PROVIDED DATA —
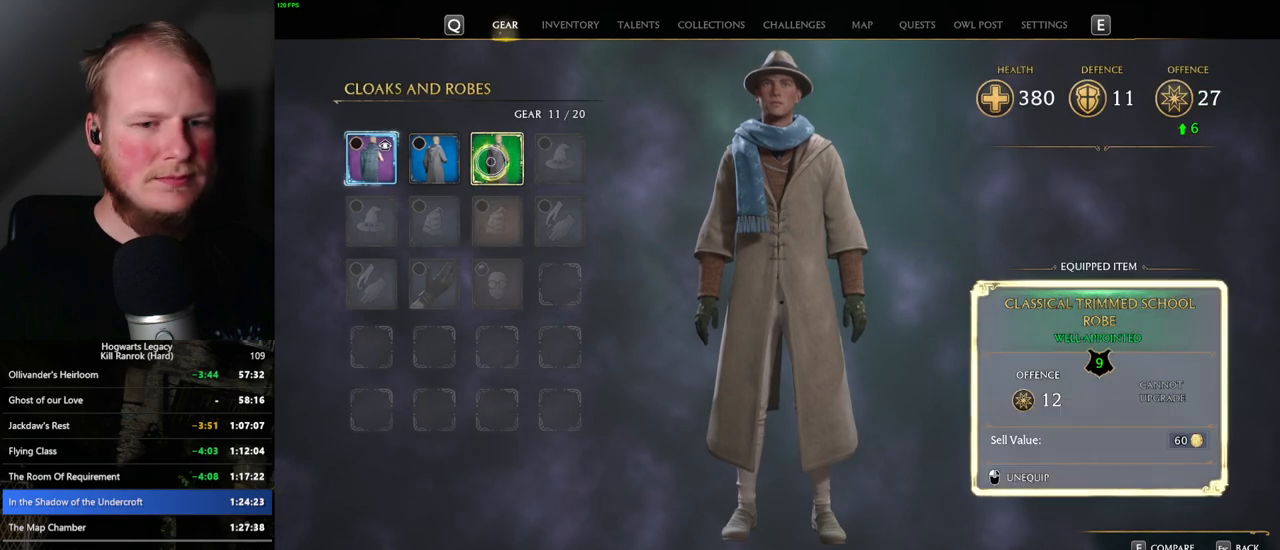
{"keys": [], "mouse": [], "events": []}
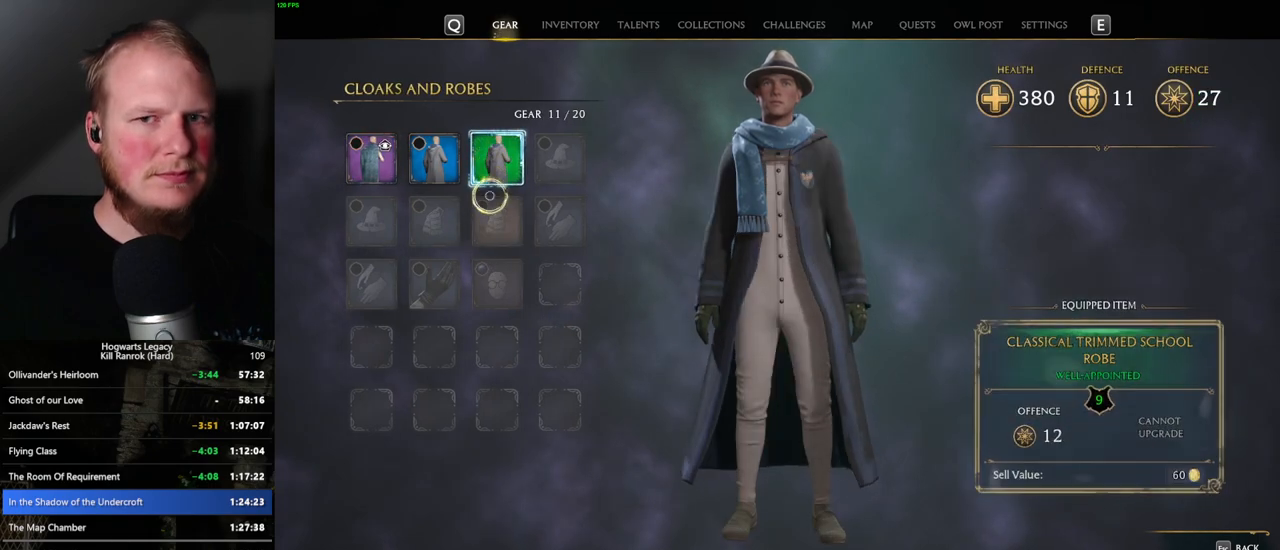
{"keys": [], "mouse": [], "events": [[67, "escape", "down"], [150, "escape", "up"]]}
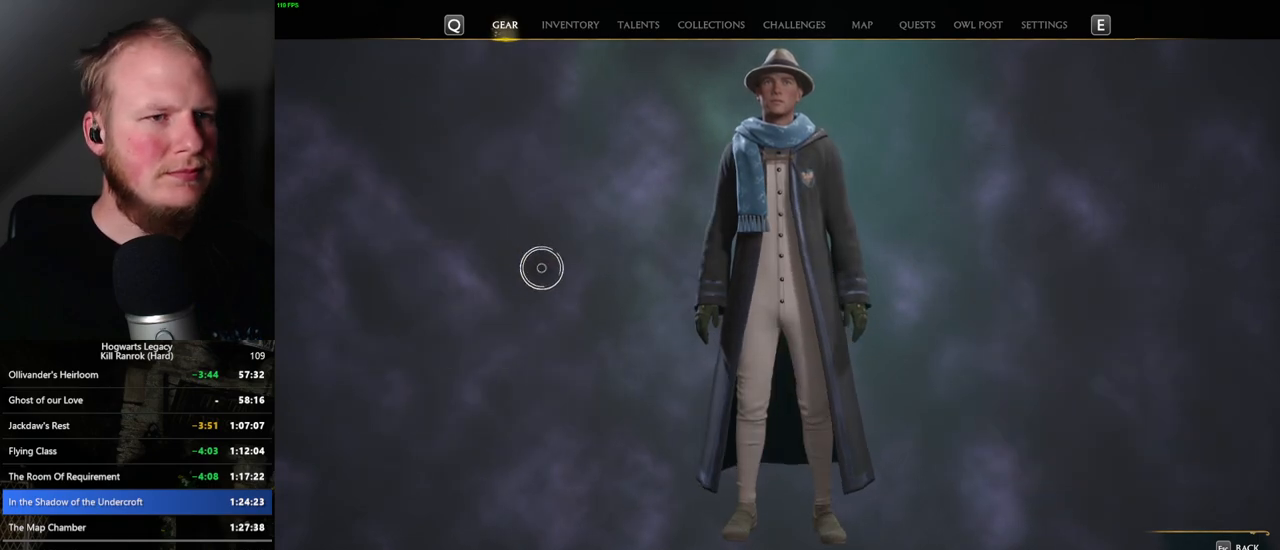
{"keys": [], "mouse": [], "events": []}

DIRECTIONS —
Drop every picture from the data, then output all the rest exactly.

ANSWER BELOW —
{"keys": [], "mouse": [], "events": []}
{"keys": [], "mouse": [], "events": [[67, "escape", "down"], [150, "escape", "up"]]}
{"keys": [], "mouse": [], "events": []}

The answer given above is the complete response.